Eu vestia um vestido um pouco acima dos joelhos, preto, e meus cabelos estavam presos num coque. Eu geralmente os mantinha soltos, mas estavam bagunçados demais. Ri de mim mesma quando lembrei de pensar que se o sr. Montonni achasse que se eu fosse feia, não iria me querer. Na verdade, eu torci por isso. Em um mês, eu esperei, dezenas de vezes, que entrassem pela porta e me arrastassem e explodissem minha cabeça. Diziam que o Magnata era cruel e não poupava ninguém. Eu esperei e encarei a morte todos esses dias, mas o que me esperava era - talvez - algo bem pior. Acontece que o desgraçado era um sádico que achava engraçado zombar e desolar pessoas - eu - e enchê-las de medo e terror, provocando cada parte ínfima de seu ser. Talvez eu fosse fraca, sim, talvez, mas era injusto ter que enfrentar alguém como ele - indigno, até.
Eu vi meu reflexo no espelho e sequei as lágrimas.
Alguém bateu à porta.
- Srta. Watson? - Perguntou Gerda, colocando a cabeça para dentro do quarto. Quando notou que eu estava pronta - ou o que parecia ser isso -, aproximou-se e disse: - O sr. Montonni está à sua espera na sala de jantar. - Eu assenti com a cabeça.
- Me dê três minutos, por favor. - Minha voz era fraca - como toda eu - e baixa.
- É claro. Tome o tempo que achar necessário. - Ela virou-se e se afastou. Quando chegou à porta, segurou-a e disse: - avisarei ao sr. Montonni.
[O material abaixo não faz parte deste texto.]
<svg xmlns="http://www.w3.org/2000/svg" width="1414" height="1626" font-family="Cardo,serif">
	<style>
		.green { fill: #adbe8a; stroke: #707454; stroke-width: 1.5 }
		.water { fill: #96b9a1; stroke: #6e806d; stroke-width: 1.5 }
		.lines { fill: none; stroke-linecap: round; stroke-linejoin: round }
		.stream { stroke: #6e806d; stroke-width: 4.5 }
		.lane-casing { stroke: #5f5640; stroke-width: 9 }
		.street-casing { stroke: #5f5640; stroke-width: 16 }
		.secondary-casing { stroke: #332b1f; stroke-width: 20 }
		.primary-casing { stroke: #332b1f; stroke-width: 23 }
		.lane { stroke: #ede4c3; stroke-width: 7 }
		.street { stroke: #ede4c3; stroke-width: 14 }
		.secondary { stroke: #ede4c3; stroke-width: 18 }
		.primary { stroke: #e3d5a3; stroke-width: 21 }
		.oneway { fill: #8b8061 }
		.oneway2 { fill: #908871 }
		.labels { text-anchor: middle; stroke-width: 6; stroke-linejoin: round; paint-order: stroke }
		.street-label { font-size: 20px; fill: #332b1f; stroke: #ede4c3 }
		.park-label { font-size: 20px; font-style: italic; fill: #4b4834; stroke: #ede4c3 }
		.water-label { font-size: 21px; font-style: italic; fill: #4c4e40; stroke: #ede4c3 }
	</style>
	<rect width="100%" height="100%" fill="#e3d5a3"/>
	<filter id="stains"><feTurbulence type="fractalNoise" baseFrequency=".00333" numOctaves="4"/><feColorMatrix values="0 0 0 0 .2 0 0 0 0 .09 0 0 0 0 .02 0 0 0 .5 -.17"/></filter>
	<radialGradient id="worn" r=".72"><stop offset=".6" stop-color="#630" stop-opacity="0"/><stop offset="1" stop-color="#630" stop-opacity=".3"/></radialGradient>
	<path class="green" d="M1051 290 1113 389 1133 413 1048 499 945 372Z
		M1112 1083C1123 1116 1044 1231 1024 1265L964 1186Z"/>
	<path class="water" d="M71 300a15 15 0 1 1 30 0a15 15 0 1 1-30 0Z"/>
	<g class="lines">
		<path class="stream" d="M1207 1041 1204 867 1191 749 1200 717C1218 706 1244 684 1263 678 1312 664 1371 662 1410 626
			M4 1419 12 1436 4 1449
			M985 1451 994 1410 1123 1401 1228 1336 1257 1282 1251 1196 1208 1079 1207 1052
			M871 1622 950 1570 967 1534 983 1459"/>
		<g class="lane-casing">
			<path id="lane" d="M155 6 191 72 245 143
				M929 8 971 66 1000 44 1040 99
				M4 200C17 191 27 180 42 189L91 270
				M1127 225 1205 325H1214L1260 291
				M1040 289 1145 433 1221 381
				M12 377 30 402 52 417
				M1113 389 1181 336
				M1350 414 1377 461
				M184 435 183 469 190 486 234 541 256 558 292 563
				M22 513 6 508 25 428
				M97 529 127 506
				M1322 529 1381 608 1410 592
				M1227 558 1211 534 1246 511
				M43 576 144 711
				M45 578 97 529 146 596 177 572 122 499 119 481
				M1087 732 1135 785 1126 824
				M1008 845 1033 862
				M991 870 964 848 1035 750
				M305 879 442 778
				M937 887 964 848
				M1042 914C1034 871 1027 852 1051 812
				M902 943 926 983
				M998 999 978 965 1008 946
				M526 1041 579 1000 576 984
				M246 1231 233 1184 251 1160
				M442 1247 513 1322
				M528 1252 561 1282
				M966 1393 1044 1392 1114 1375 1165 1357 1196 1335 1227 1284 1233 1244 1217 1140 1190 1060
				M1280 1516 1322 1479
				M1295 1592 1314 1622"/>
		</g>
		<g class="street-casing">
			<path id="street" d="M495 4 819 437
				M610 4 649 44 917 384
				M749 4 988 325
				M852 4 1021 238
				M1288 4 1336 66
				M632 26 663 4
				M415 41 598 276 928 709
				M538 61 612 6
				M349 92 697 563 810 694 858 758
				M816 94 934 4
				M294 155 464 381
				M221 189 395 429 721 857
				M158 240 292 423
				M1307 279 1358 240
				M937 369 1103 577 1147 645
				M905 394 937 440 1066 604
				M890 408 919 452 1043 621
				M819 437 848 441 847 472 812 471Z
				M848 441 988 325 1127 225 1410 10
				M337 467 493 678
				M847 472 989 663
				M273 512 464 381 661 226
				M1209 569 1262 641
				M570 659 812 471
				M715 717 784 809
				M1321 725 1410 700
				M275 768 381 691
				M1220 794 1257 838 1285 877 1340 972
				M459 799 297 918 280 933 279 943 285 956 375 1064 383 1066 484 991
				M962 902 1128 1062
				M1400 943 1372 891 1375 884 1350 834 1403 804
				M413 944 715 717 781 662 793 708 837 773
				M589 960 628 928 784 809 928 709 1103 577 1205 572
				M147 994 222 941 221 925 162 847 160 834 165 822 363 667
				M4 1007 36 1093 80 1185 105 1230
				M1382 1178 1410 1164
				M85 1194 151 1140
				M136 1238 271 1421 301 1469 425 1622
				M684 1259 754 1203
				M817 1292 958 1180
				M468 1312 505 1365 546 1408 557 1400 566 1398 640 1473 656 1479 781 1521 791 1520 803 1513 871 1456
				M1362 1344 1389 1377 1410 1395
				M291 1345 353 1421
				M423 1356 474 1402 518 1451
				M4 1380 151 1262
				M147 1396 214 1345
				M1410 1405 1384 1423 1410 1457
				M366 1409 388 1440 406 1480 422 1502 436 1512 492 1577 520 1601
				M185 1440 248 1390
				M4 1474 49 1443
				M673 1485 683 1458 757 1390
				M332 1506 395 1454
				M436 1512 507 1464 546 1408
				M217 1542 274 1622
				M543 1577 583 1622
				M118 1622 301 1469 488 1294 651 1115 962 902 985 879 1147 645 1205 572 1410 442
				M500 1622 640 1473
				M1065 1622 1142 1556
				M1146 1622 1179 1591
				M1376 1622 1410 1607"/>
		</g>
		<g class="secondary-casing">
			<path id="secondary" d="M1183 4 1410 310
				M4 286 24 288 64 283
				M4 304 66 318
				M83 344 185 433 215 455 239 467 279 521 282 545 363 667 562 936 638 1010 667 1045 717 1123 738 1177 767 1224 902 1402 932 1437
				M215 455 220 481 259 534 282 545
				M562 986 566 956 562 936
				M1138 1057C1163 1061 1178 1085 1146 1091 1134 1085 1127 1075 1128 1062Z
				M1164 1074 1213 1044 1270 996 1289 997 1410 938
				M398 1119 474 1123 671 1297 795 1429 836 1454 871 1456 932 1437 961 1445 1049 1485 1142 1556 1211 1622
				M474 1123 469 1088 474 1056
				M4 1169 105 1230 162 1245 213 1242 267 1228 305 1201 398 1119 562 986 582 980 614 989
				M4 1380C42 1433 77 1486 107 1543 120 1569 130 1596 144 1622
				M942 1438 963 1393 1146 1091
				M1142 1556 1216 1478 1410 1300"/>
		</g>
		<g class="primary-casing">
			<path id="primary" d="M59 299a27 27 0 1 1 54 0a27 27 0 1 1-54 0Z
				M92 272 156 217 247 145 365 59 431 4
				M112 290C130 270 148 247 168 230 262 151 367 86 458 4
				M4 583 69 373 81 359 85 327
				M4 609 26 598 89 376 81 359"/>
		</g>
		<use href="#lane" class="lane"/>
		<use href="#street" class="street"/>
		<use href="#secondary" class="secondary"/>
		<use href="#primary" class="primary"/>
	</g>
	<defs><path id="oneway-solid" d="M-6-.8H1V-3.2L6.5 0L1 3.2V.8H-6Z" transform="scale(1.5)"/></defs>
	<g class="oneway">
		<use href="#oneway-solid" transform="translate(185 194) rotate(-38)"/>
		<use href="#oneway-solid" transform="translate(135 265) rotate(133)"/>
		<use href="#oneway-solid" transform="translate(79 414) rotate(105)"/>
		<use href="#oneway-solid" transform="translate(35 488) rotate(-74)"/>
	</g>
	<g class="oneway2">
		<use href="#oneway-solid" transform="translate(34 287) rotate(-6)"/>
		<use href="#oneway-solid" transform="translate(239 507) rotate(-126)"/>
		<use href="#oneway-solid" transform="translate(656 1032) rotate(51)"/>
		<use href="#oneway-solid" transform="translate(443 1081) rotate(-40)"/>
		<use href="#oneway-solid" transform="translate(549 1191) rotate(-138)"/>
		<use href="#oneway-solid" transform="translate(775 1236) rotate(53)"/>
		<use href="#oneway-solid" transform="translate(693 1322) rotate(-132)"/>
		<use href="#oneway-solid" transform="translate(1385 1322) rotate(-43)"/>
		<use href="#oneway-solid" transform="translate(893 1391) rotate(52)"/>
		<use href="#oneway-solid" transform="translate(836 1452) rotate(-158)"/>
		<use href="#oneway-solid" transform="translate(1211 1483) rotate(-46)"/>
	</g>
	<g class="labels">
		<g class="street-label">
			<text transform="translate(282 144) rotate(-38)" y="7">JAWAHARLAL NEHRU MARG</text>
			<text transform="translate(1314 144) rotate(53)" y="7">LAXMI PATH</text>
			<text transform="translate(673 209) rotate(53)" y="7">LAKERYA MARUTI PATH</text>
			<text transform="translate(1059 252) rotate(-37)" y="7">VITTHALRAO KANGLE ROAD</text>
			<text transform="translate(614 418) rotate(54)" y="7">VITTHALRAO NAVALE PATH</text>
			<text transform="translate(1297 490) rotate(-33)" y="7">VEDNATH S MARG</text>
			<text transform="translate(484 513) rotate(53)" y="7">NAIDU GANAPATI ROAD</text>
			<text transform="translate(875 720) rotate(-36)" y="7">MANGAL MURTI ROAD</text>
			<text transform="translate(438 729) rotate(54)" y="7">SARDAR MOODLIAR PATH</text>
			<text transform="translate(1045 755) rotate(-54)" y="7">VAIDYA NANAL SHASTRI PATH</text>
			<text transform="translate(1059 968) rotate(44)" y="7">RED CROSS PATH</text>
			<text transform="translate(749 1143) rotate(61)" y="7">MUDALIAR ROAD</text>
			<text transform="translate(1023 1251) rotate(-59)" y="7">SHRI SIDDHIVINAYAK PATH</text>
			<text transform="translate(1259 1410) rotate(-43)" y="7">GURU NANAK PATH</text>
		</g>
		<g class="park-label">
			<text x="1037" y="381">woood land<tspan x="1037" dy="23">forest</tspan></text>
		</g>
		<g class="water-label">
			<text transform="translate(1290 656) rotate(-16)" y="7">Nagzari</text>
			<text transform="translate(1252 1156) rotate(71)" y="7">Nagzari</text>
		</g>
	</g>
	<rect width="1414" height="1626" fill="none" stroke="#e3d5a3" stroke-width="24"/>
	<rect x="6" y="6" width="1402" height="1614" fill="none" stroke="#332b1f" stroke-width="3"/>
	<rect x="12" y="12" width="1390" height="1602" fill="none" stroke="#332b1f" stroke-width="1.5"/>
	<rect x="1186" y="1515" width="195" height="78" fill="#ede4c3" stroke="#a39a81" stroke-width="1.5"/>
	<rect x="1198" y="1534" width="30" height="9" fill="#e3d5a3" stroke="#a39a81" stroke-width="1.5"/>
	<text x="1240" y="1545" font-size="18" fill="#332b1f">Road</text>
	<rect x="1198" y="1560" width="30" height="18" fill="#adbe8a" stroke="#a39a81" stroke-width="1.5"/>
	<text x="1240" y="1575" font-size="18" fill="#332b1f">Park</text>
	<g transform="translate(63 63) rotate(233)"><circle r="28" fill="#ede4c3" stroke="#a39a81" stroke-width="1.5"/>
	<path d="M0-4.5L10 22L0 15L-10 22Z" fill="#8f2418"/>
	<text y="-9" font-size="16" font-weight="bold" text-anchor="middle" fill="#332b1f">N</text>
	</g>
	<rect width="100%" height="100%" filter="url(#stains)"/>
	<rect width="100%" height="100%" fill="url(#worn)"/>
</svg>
Eu voltei meus olhos para o espelho de corpo inteiro e fitei meu reflexo. Eu era magra, mas nem tanto, e tinha algumas curvas em meu corpo. Meus olhos eram azuis, azul-claro e olhos grandes puxados um pouco para cima. As maçãs do meu rosto eram salientes e minha boca - talvez grande demais - estava nua, sem batom. Eu não usava maquiagem. Beleza não importava quando se sabe que está prestes a pular de um precipício. Eu podia sentir o chão cedendo abaixo de mim, tão frágil... tão amedrontador. Mas talvez pular me ajudasse, mesmo que definitivamente desse um fim em tudo.
Eu tinha uma vida antes dessa. Alguém me amava. Aaron. Ele era gentil, lindo e carinhoso. Sempre muito atencioso. Não era como Mack Montonni, um homem que eu nem sabia as intenções. Não, ele era tudo o que eu tinha, mas graças a Mack, eu o perdi.
Quem poderia saber se eu sobreviveria a isso?
Fosse lá o que fosse acontecer.
Eu estava destinada a isso, e não podia escapar.
Eu tinha um dono agora. Mack Montonni.